---------- Information provided

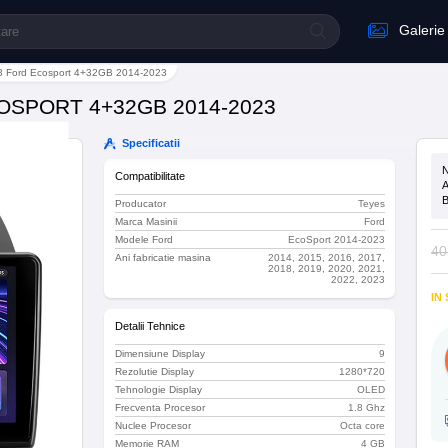
Galerie
C3 Ford Ecosport 4+32GB 2014-2023
OSPORT 4+32GB 2014-2023
Specificatii
N
Compatibilitate
A
B
Producator
Teyes
Marca Masinii
Ford
Modele Ford
EcoSport 2014-2023
40
Ani fabricatie masina
2014, 2015, 2016, 2017,
2018, 2019, 2020, 2021,
2022, 2023
IN
Detalii Tehnice
Dimensiune Display
9
Rezolutie Display
1280*720
Tehnologie Display
OLED
Frecventa Procesor
1.8 Ghz
Nuclee Procesor
Octa core
Memorie RAM
4 GB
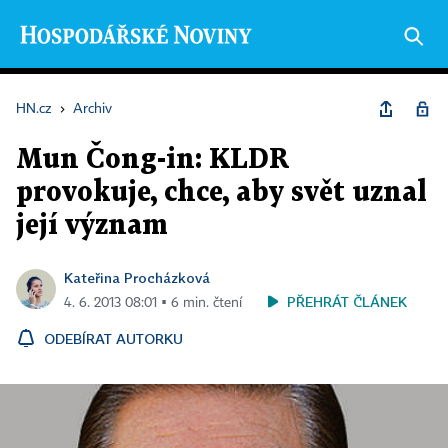
HN.cz
›
Archiv
Mun Čong-in: KLDR
provokuje, chce, aby svět uznal
její význam
Kateřina Procházková
PŘEHRÁT ČLÁNEK
4. 6. 2013 08:01 ▪ 6 min. čtení
ODEBÍRAT AUTORKU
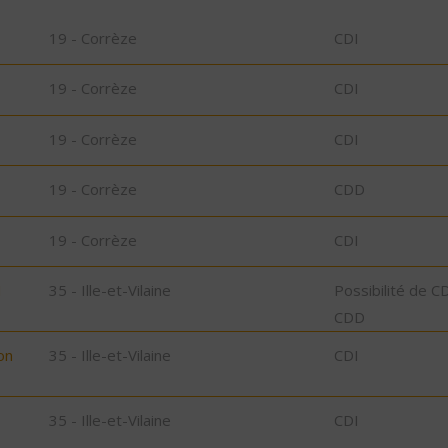
19 - Corrèze
CDI
19 - Corrèze
CDI
19 - Corrèze
CDI
19 - Corrèze
CDD
19 - Corrèze
CDI
N
35 - Ille-et-Vilaine
Possibilité de C
CDD
on
35 - Ille-et-Vilaine
CDI
35 - Ille-et-Vilaine
CDI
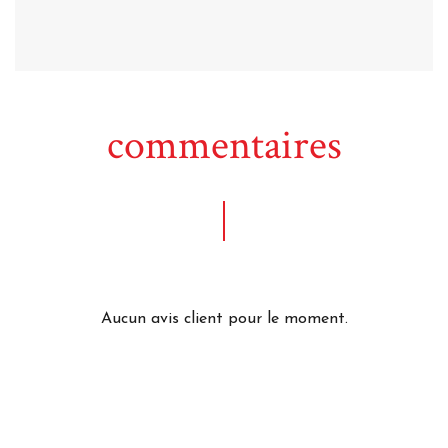
commentaires
Aucun avis client pour le moment.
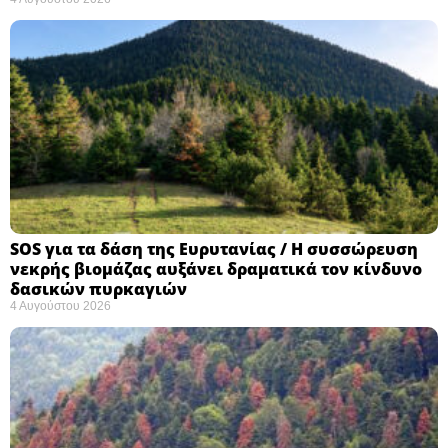
SOS για τα δάση της Ευρυτανίας / Η συσσώρευση
νεκρής βιομάζας αυξάνει δραματικά τον κίνδυνο
δασικών πυρκαγιών
4 Αυγούστου 2026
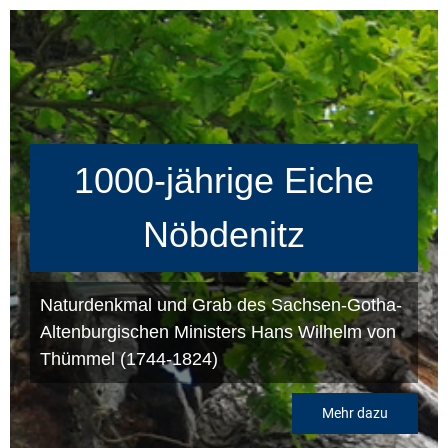
1000-jährige Eiche
Nöbdenitz
Naturdenkmal und Grab des Sachsen-Gotha-
Altenburgischen Ministers Hans Wilhelm von
Thümmel (1744-1824)
Mehr dazu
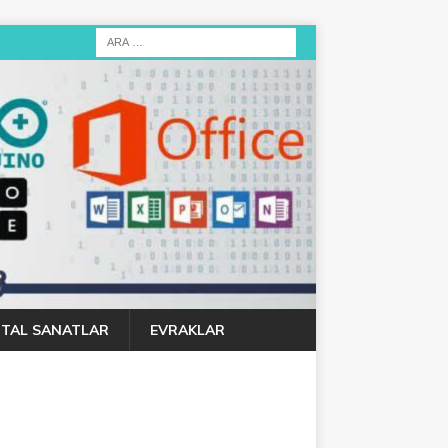
JITAL SANATLAR
EVRAKLAR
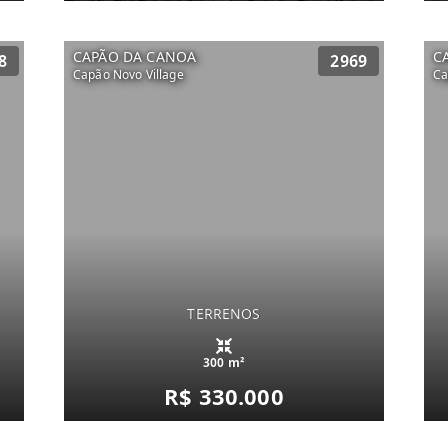
CAPÃO DA CANOA
C
8
2969
Capão Novo Village
Ca
TERRENOS
300 m²
R$ 330.000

--------------------

**Exercise requirements:** State the count of lines in the preceding listing that include the string "Display". No other words belong in the answer.

**Output of the task:** 3